Task |
Repeat, line for line, only the span that opens at the "Print R, t and" line and closes at the final line below. Skip the pictures.

Study material |
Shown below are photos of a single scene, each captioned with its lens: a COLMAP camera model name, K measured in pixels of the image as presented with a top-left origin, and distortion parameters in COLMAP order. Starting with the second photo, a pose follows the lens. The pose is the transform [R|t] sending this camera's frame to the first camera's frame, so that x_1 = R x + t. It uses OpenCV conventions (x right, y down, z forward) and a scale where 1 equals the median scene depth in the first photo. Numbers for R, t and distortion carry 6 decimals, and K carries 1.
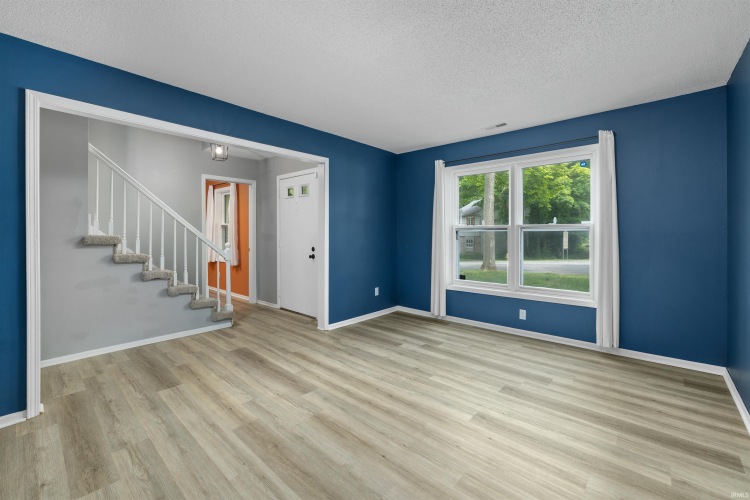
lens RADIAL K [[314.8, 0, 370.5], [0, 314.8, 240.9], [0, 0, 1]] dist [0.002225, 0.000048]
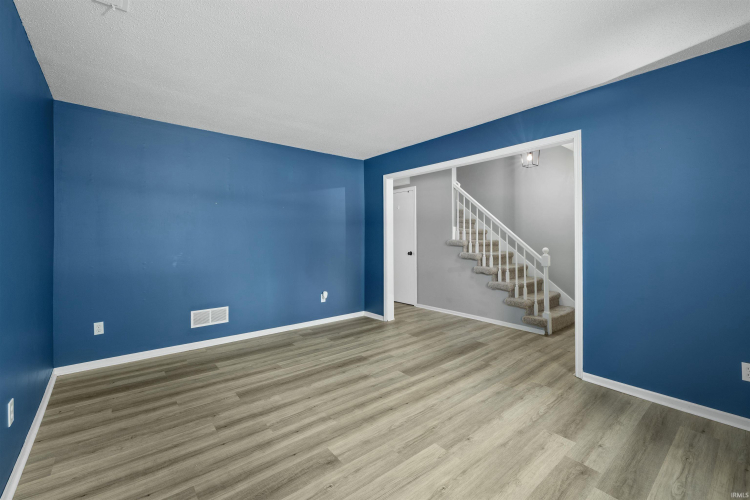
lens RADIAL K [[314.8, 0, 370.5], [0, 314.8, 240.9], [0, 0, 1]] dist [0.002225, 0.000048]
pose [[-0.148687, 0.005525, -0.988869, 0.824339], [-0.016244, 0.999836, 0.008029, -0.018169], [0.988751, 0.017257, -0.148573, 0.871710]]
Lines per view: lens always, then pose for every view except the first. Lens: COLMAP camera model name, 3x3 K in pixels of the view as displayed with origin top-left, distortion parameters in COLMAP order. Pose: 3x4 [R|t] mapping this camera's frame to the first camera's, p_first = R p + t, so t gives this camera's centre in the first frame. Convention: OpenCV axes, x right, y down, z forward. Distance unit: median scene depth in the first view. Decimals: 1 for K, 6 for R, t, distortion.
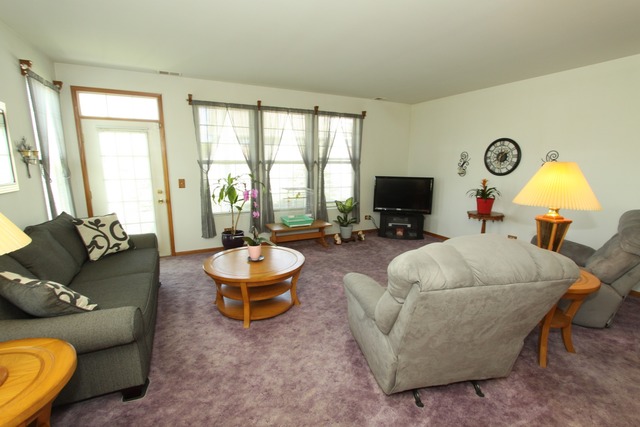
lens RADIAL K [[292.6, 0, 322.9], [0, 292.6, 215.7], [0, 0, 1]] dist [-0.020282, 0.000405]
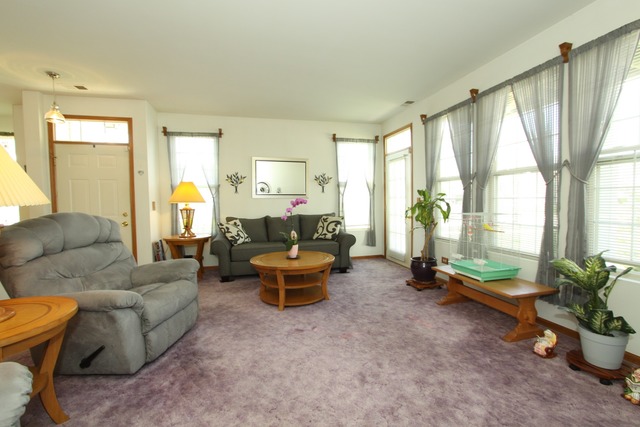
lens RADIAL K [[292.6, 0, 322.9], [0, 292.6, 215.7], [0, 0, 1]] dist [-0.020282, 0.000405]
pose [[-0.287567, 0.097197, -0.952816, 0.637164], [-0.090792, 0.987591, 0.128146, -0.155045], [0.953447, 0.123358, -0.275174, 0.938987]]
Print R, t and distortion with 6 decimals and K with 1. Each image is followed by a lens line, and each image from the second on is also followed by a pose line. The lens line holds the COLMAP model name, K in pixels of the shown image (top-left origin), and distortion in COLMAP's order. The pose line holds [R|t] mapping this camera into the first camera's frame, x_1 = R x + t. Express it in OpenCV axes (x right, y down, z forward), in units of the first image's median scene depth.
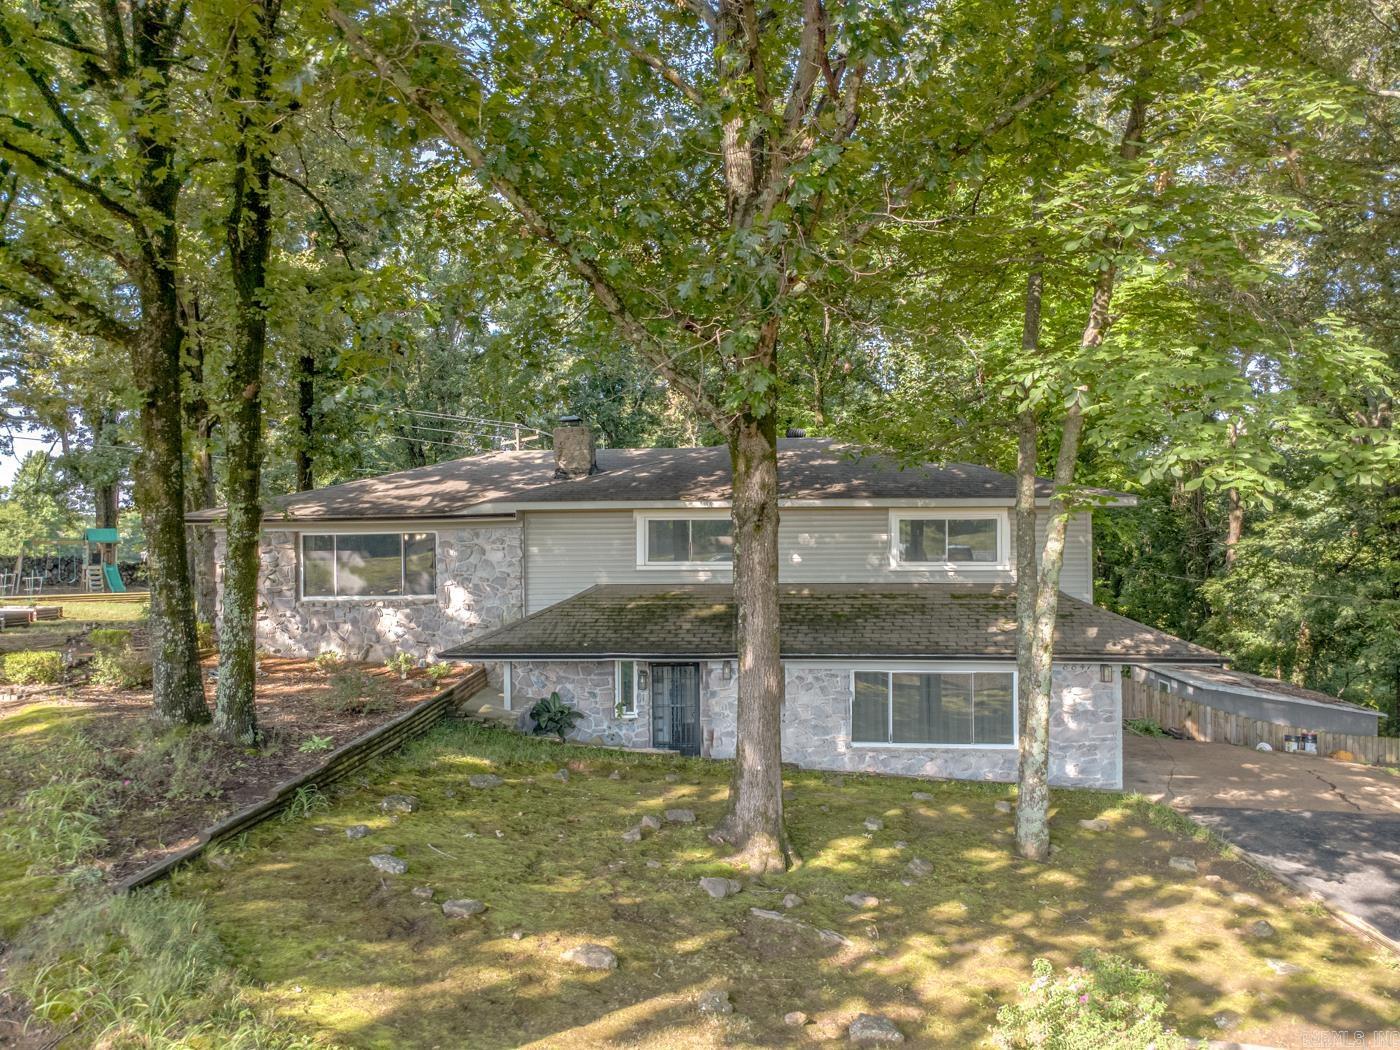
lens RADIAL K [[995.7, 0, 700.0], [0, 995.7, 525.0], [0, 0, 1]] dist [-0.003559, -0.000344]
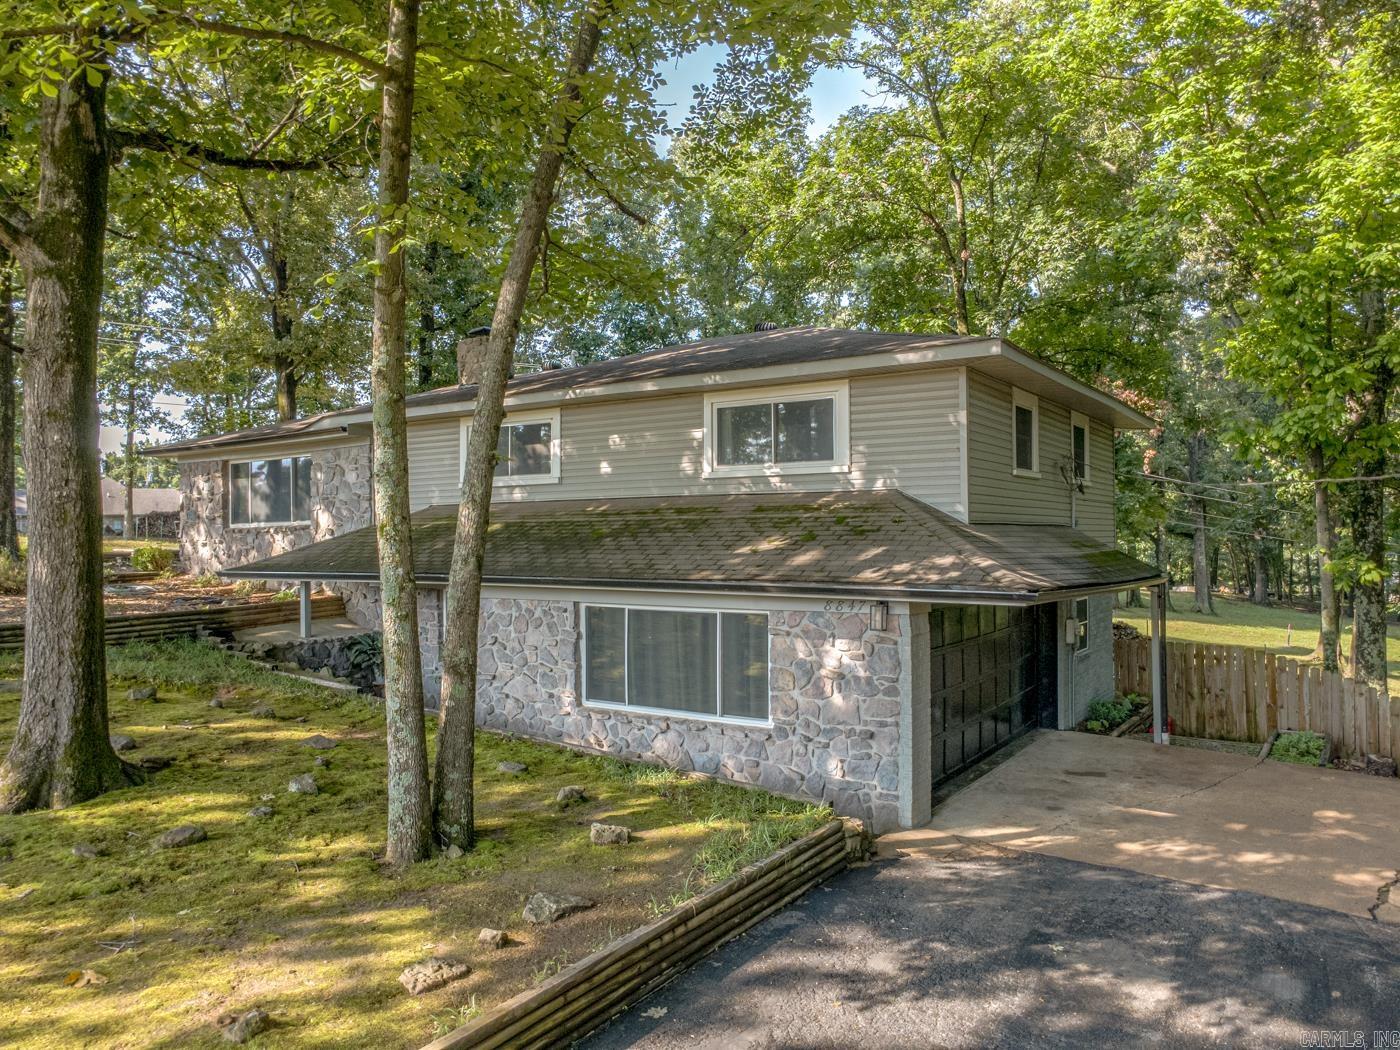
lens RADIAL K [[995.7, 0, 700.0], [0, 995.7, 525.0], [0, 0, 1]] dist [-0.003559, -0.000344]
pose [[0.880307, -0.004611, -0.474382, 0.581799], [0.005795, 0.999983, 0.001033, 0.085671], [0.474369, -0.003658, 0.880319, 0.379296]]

Answer for the task |
Print R, t and distortion with 6 decimals and K with 1. Each image is followed by a lens line, and each image from the second on is also followed by a pose line. The lens line holds the COLMAP model name, K in pixels of the shown image (top-left origin), and distortion in COLMAP's order. The pose line holds [R|t] mapping this camera into the first camera's frame, x_1 = R x + t. Express it in OpenCV axes (x right, y down, z forward), in units of the first image's median scene depth.
lens RADIAL K [[995.7, 0, 700.0], [0, 995.7, 525.0], [0, 0, 1]] dist [-0.003559, -0.000344]
lens RADIAL K [[995.7, 0, 700.0], [0, 995.7, 525.0], [0, 0, 1]] dist [-0.003559, -0.000344]
pose [[0.880307, -0.004611, -0.474382, 0.581799], [0.005795, 0.999983, 0.001033, 0.085671], [0.474369, -0.003658, 0.880319, 0.379296]]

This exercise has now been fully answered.